In the spirit of functional programming and simplicity, these types have no
prototype chain (i.e. inherit from null). Instead, all the built-in
functions that deal with these are accessible via respective utility
modules or like with Array and Object, available as static methods of the
constructors. I don't really have a preference in this.

We could also introduce nice syntactic sugar, such as:

var objectKey = {};

var map = {:
  [objectKey]: "foo",
  "bar": "baz",
}; // ImmutableMap [ [objectKey, "foo"], ["bar", "baz"] ]

var array = [:
  1,
  1,
  2,
  3,
]; // ImmutableArray [ 1, 2, 3, 4 ]

var set = <:
  1,
  2,
  3,
>; // ImmutableSet [ 1, 2, 3 ]

Being values, there could be nice syntax for common operations too:

{: foo: "bar" } === {: foo: "bar" } // true
{: foo: "bar", qoo: 1 } + {: qoo: 2, baz: "qooxdoo" } // ImmutableMap [
["foo", "bar"], ["qoo", 2], ["baz", "qooxdoo"] ]
<: 1, 2, 3 > + <: 3, 4, 5 > // ImmutableSet [ 1, 2, 3, 4, 5 ]
<: 1, 2, 3 > - <: 2, 4 > // ImmutableSet [ 1, 3 ]
[: 1, 2, 3 ] + [: 3, 4, 5 ] // ImmutableArray [ 1, 2, 3, 3, 4, 5 ]
"foo" in {: foo: "bar" } // true
"bar of {: foo: "bar" } // true
2 of <: 1, 2, 3 > // true
2 of [: 1, 2, 3 ] // true
var x = {}; x in { [x]: 1 } // true

Having no prototype chain combined with being a value also enables nice
access syntax and errors:

var map = {: foo: "bar" }; set.foo // "bar"
map.foo = "baz"; // TypeError: cannot assign to an immutable value.
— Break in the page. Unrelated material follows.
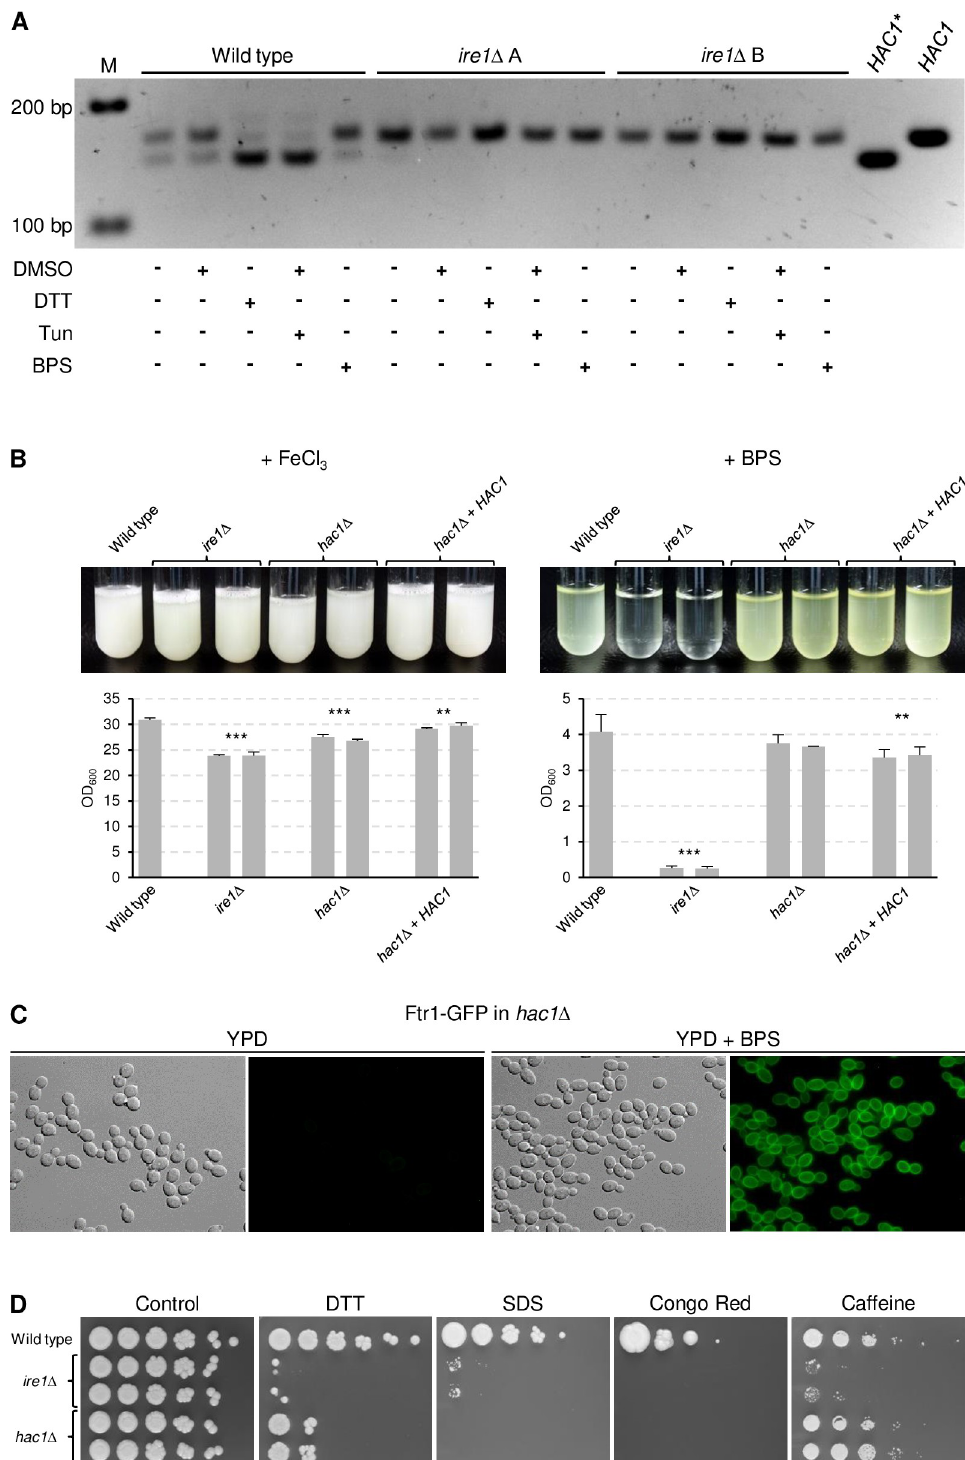
Fig 10. HAC1 is not required for growth of C . albicans under iron-limiting conditions. (A) Detection of spliced and unspliced forms of HAC1 mRNA in the wild-type strain SC5314 and ire1 Δ mutants. The strains were grown in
The syntax suggestions are up to debate of course, but I think the key
takeaway from this proposal should be that the immutable collection types
would be values and have an empty prototype chain.

I think this would make a worthwhile addition to the language, especially
considering functional compile-to-JS languages. With the syntactic sugar,
it would probably even render a lot of their features irrelevant because
the core of JS could provide a viable platform for functional programming
(of course one might still be happier using abstraction layers that provide
immutable APIs to the underlying platforms, such as DOM, but then that's
not a problem in the JS' domain anymore).